START Source information

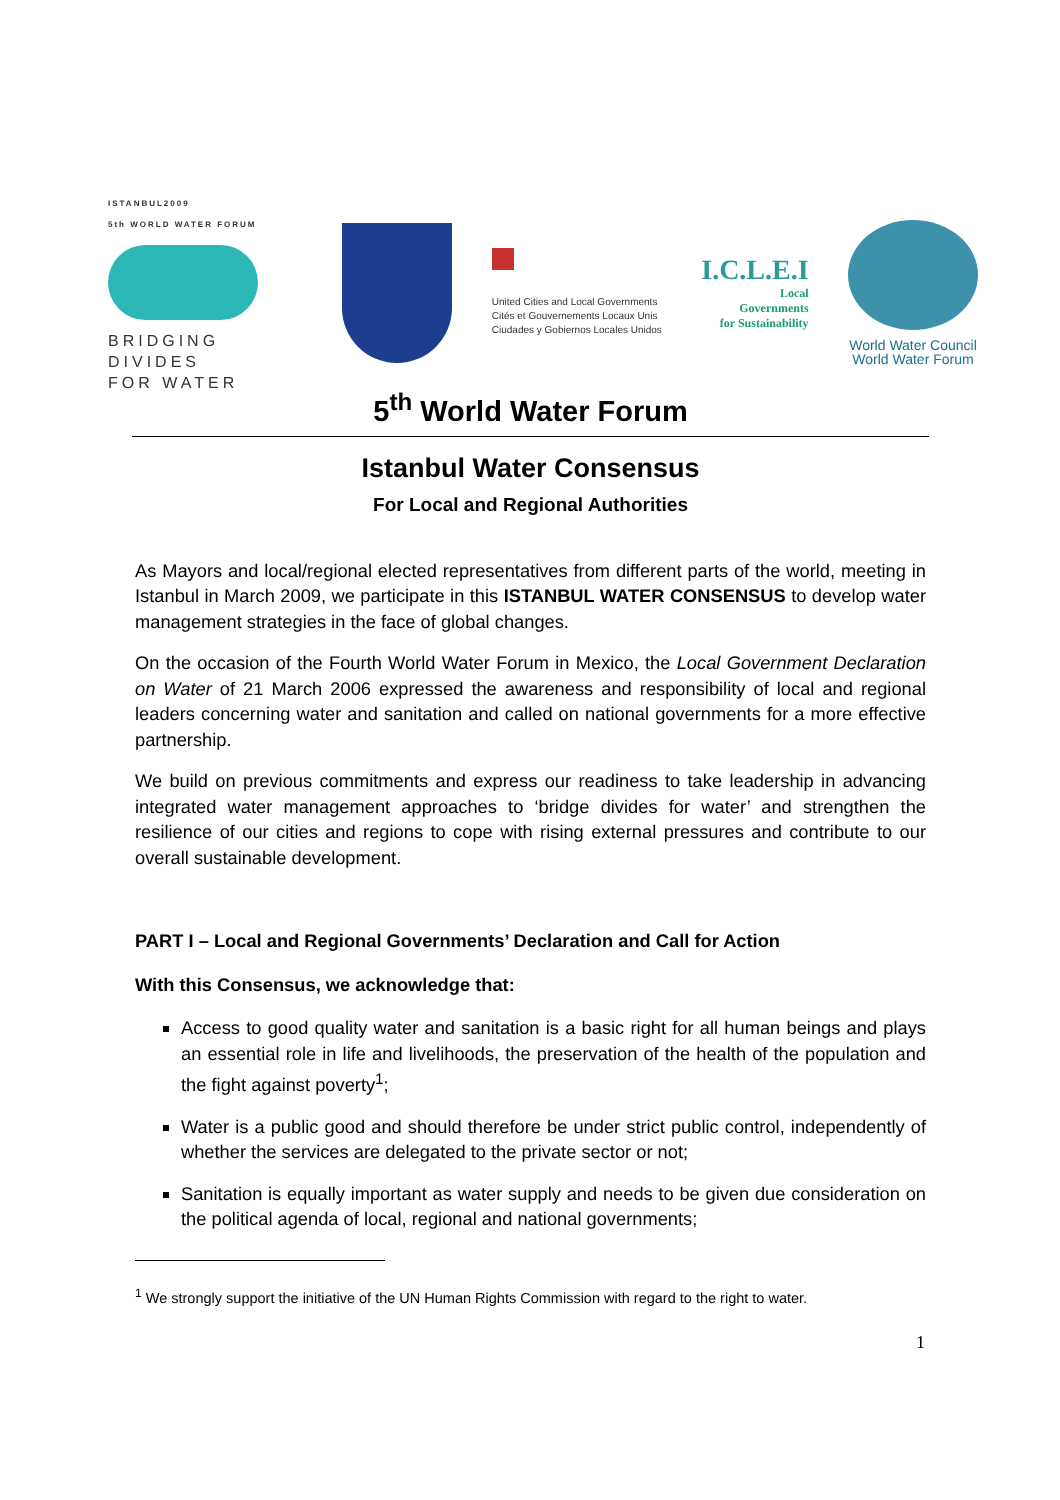ISTANBUL2009
5th WORLD WATER FORUM
BRIDGING
DIVIDES
FOR WATER
United Cities and Local Governments
Cités et Gouvernements Locaux Unis
Ciudades y Gobiernos Locales Unidos
I.C.L.E.I
Local
Governments
for Sustainability
World Water Council
World Water Forum
5<sup>th</sup> World Water Forum
Istanbul Water Consensus
For Local and Regional Authorities
As Mayors and local/regional elected representatives from different parts of the world, meeting in Istanbul in March 2009, we participate in this ISTANBUL WATER CONSENSUS to develop water management strategies in the face of global changes.
On the occasion of the Fourth World Water Forum in Mexico, the Local Government Declaration on Water of 21 March 2006 expressed the awareness and responsibility of local and regional leaders concerning water and sanitation and called on national governments for a more effective partnership.
We build on previous commitments and express our readiness to take leadership in advancing integrated water management approaches to ‘bridge divides for water’ and strengthen the resilience of our cities and regions to cope with rising external pressures and contribute to our overall sustainable development.
PART I – Local and Regional Governments’ Declaration and Call for Action
With this Consensus, we acknowledge that:
Access to good quality water and sanitation is a basic right for all human beings and plays an essential role in life and livelihoods, the preservation of the health of the population and the fight against poverty<sup>1</sup>;
Water is a public good and should therefore be under strict public control, independently of whether the services are delegated to the private sector or not;
Sanitation is equally important as water supply and needs to be given due consideration on the political agenda of local, regional and national governments;
<sup>1</sup> We strongly support the initiative of the UN Human Rights Commission with regard to the right to water.
1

END Source information

■ Required work ■
Filter the records above, keeping each line that contains the word "this".

■ Your response ■
As Mayors and local/regional elected representatives from different parts of the world, meeting in Istanbul in March 2009, we participate in this ISTANBUL WATER CONSENSUS to develop water management strategies in the face of global changes.
With this Consensus, we acknowledge that:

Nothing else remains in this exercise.